[DATA FOR PROCESSING Boundary: Start]

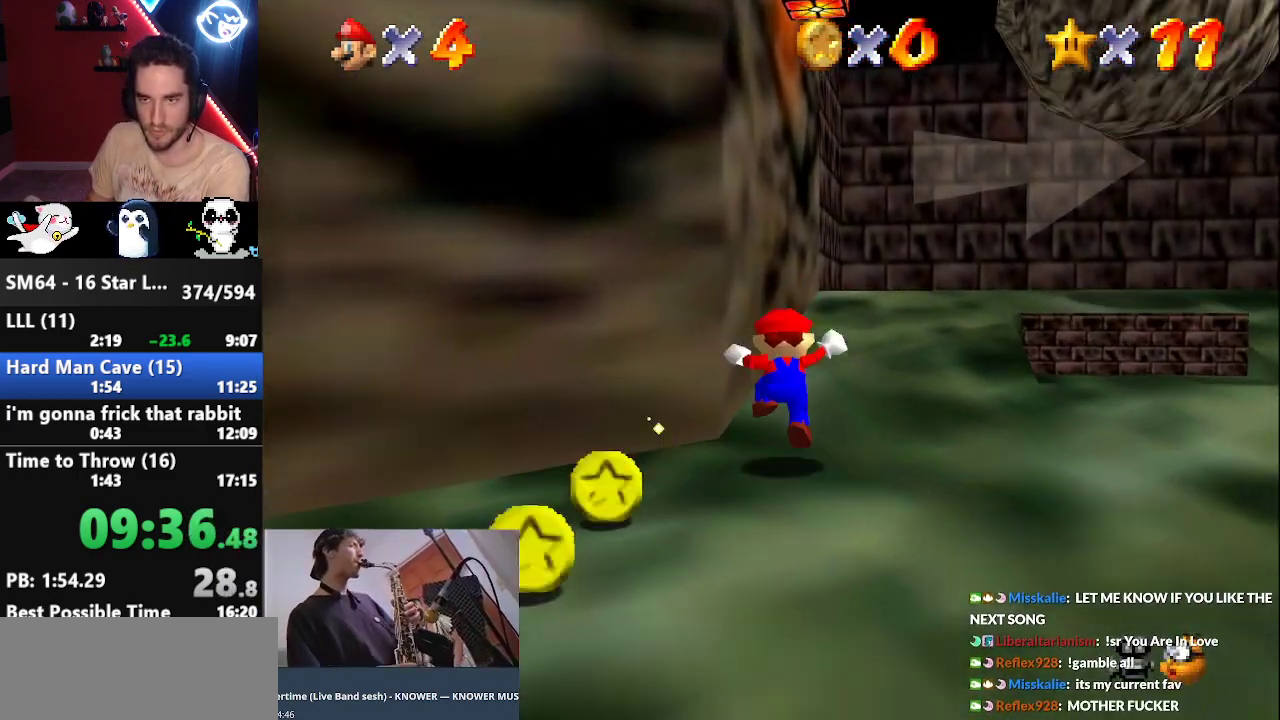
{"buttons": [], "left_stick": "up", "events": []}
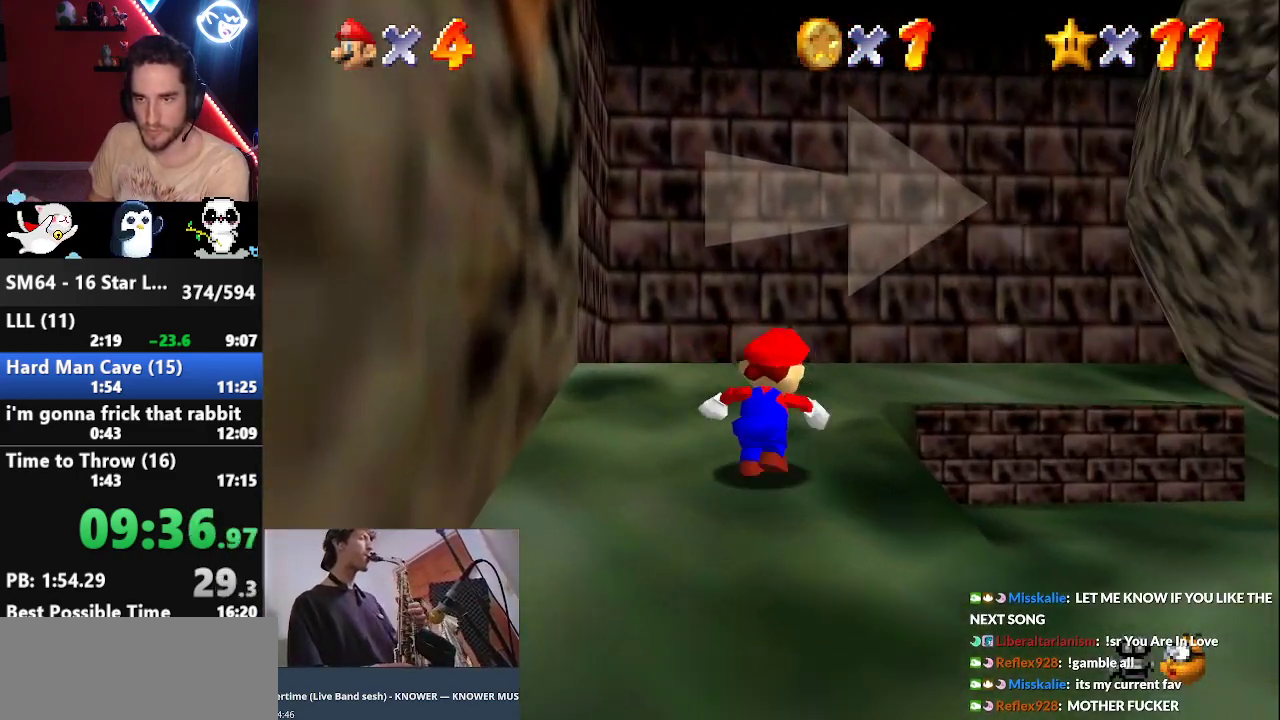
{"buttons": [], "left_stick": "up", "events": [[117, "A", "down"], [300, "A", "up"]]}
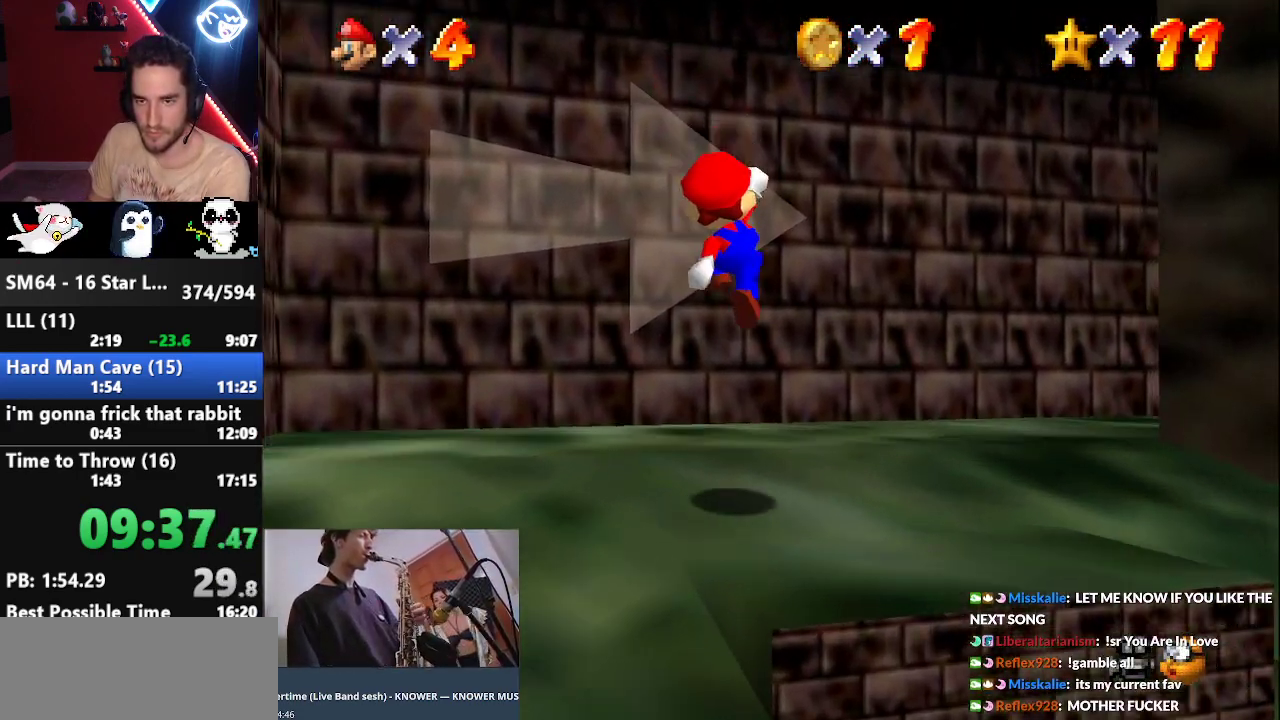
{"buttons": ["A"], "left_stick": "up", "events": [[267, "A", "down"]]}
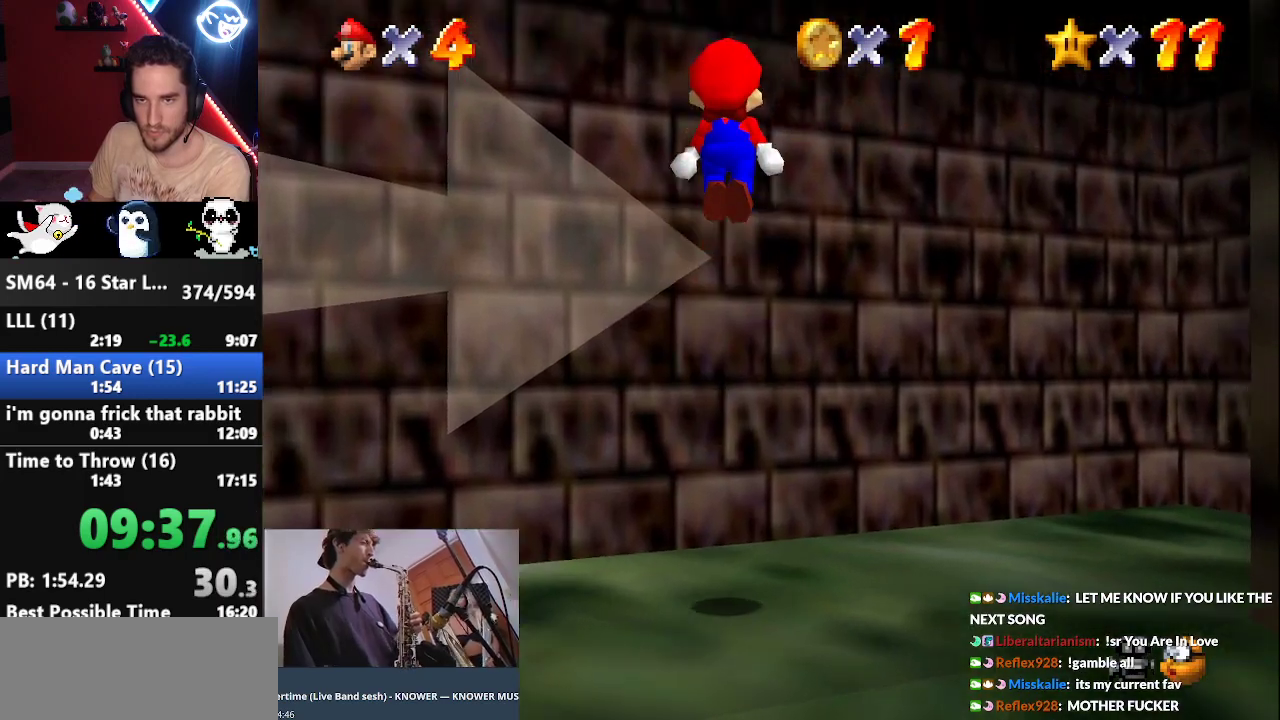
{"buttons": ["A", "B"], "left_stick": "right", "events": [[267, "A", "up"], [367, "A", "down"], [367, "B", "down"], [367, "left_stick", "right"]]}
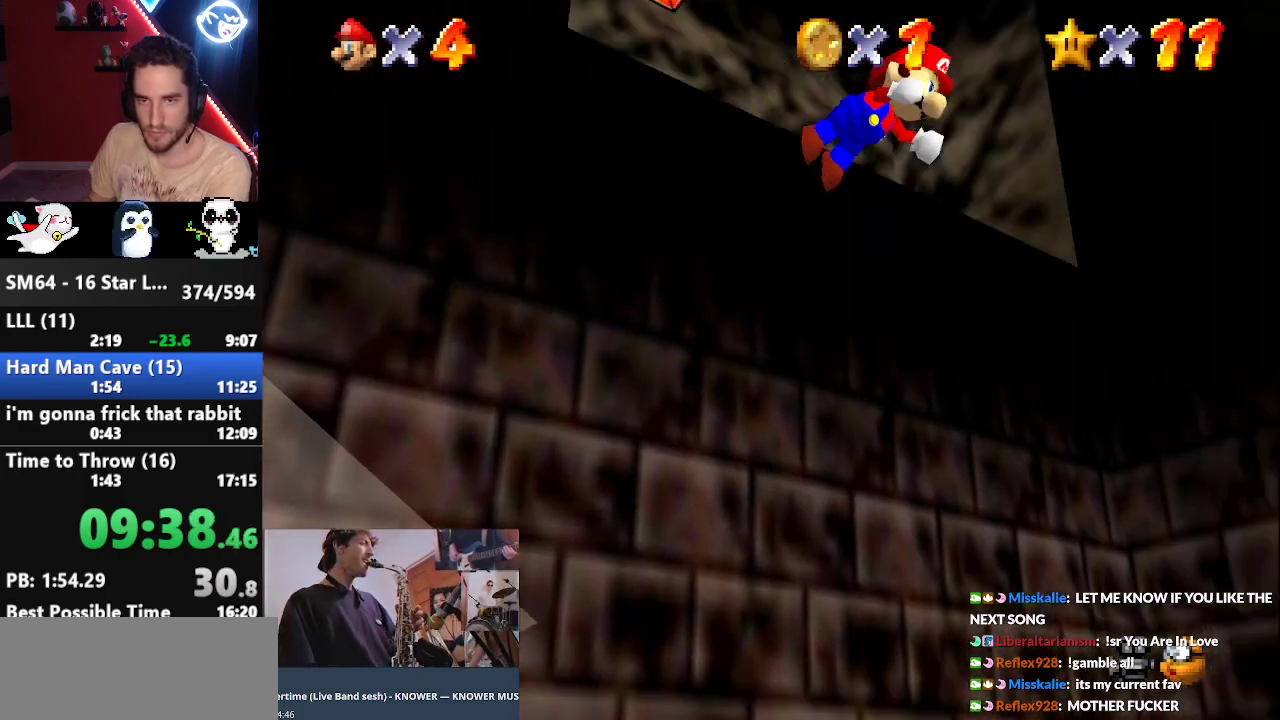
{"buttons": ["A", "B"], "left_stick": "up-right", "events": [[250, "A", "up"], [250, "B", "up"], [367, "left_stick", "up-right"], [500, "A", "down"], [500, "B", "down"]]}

[DATA FOR PROCESSING Boundary: End]

• EXERCISE:
Set down every record exactly as written, but drop the pictures.

• RESPONSE TO THE TASK:
{"buttons": [], "left_stick": "up", "events": []}
{"buttons": [], "left_stick": "up", "events": [[117, "A", "down"], [300, "A", "up"]]}
{"buttons": ["A"], "left_stick": "up", "events": [[267, "A", "down"]]}
{"buttons": ["A", "B"], "left_stick": "right", "events": [[267, "A", "up"], [367, "A", "down"], [367, "B", "down"], [367, "left_stick", "right"]]}
{"buttons": ["A", "B"], "left_stick": "up-right", "events": [[250, "A", "up"], [250, "B", "up"], [367, "left_stick", "up-right"], [500, "A", "down"], [500, "B", "down"]]}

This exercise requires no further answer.